Monday, 23 april 2018 | Brenda Rodríguez López
Every day, and often involuntarily, we share information in social media about where we are, what our interests are, who our friends are, what our musical preferences are, where we spend our spare time, what we spend the money on,... This information is as valuable and coveted as sensitive and vulnerable. The data is becoming a precious asset and can change the course of our destiny. Scandals like the one of Ashley Madison or the most recent one of Cambridge Analytica reopen the debate about the Big Data phenomenon against the limits of privacy. Do we know what data we are sharing? Who is watching it over? In whose hands does it finish? How can it be used?
The large volume of data available on the Net, their heterogeneity and complexity, and the improvement in the ability to be quickly processed and analyzed have been reflected in the birth of a new business in which our most bland information becomes a star product. Brands can get to know through these data what our preferences and consumption patterns are, and, in this way, offering us just what we want, at the time that we need it and in a way that it is adapted to our tastes and emotions. At first glance, it might seem that both consumers and firms benefit in a balanced way from this situation. However, not all the members on the Net perform a fair play. Our privacy could be in check. How far are we willing to share data? How far are we willing to obtain it to get to know our target better?
A scandal with many numbers
Citizens become a constant source of information. We spend most of the time connected to the Internet. Although we are not always aware of it, our data is being registered at all time. This data is vulnerable and as difficult to guard and protect as it is to stop producing it. One of the last subjects who verify the scope that can have this premise has been the own Mark Zuckerberg, Founder, Owner, President and Delegate Adviser from Facebook. He has been recently called to testify in The US Senate and The US House of Representatives, after the outbreak of the scandal of "The Cambridge Analytica Files".
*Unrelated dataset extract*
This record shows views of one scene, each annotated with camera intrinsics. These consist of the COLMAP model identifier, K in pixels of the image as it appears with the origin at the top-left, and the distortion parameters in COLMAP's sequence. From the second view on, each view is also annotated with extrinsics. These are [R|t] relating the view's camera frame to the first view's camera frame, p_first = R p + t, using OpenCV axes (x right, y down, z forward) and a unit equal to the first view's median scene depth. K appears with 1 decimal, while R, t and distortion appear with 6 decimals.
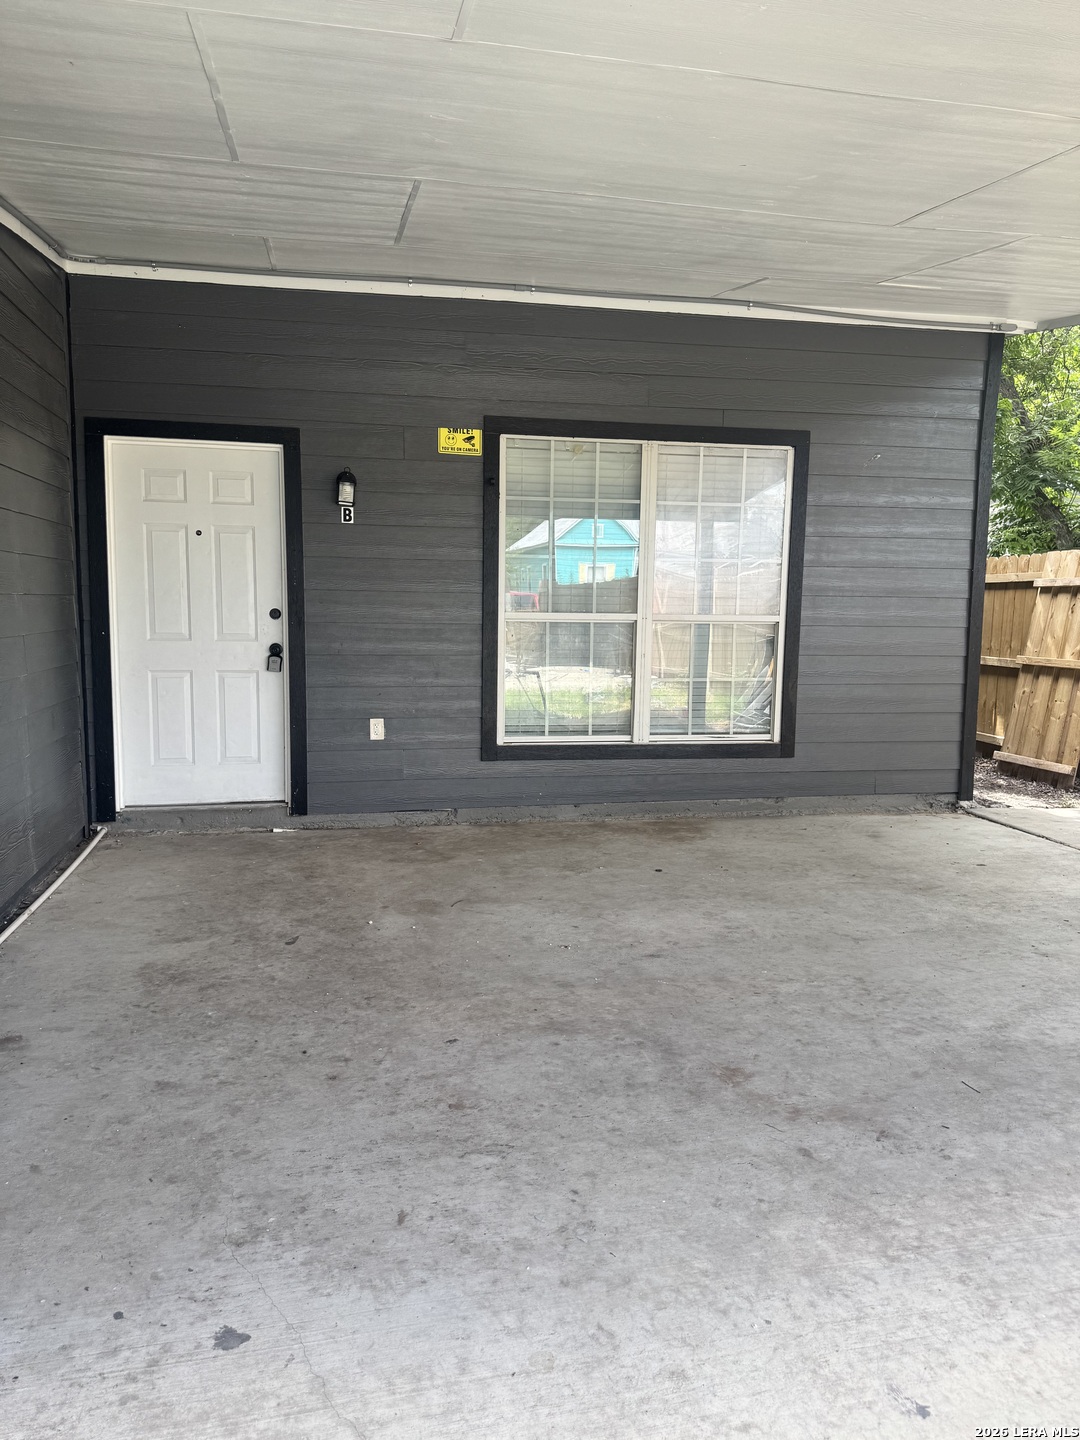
lens RADIAL K [[1011.0, 0, 538.8], [0, 1011.0, 727.7], [0, 0, 1]] dist [0.012746, -0.003580]
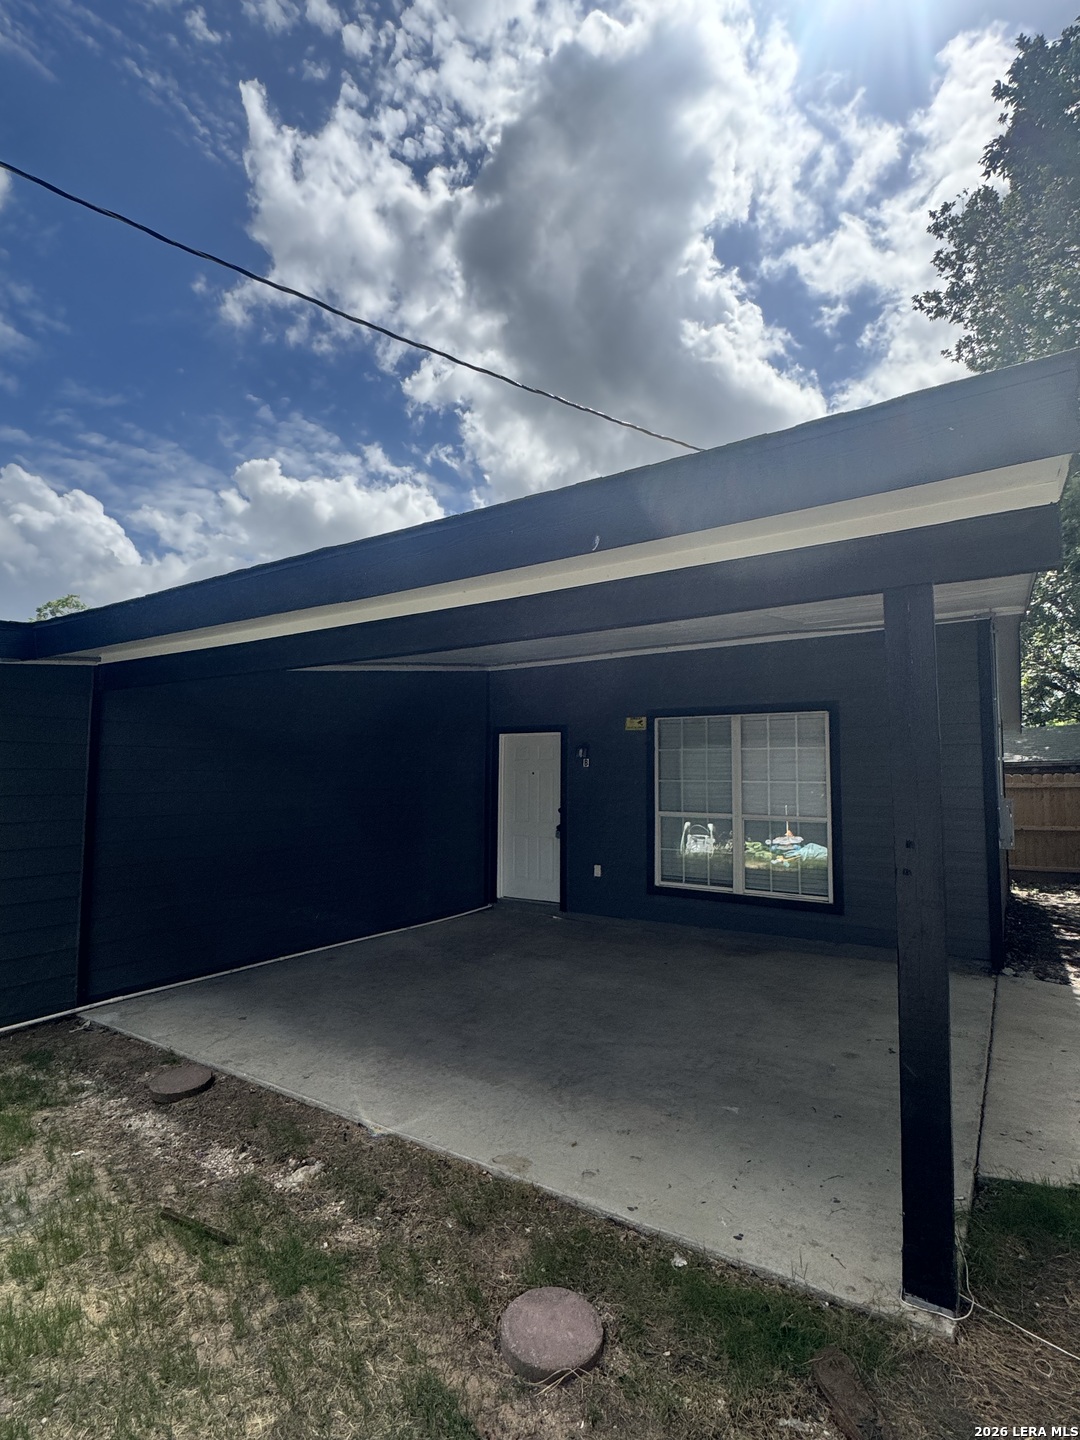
lens RADIAL K [[707.2, 0, 542.3], [0, 707.2, 718.4], [0, 0, 1]] dist [-0.014322, -0.000211]
pose [[0.714215, -0.068477, -0.696569, 0.764953], [-0.084637, 0.979450, -0.183067, -0.029378], [0.694791, 0.189704, 0.693742, -0.073407]]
The reason for this call is dispelling the doubts about how the British consultancy, Cambridge Analytica, could have accessed to the data of about 87 million users of the platform through an application. Like other similar firms, the mission of Cambridge Analytica was to analyze data and segment it into groups and then be used by companies, advertisers or other organizations. In this case, newspapers like The New York Times and The Guardian published that the leak would have allowed the company to exploit the private activity on social networks of a large percentage of the US electorate in order to develop techniques that would consolidate their work in the 2016 campaign of the President Donald Trump or predicting and influencing the voter’s choice at the ballot box. This situation has caused a crisis of trust on the social network and the consequent reopening of the debate on the data use and the limits of privacy.
Games, applications, tests, surveys or free wifi access portals. The data can be collected through a multitude of tools, at least, initially with our consent. Of course, the Cambridge Analytica example is at one extreme, but do we really know who has our data? What is it being used for? It is necessary to establish new "firewalls" that protect users and guarantee the proper use of the data.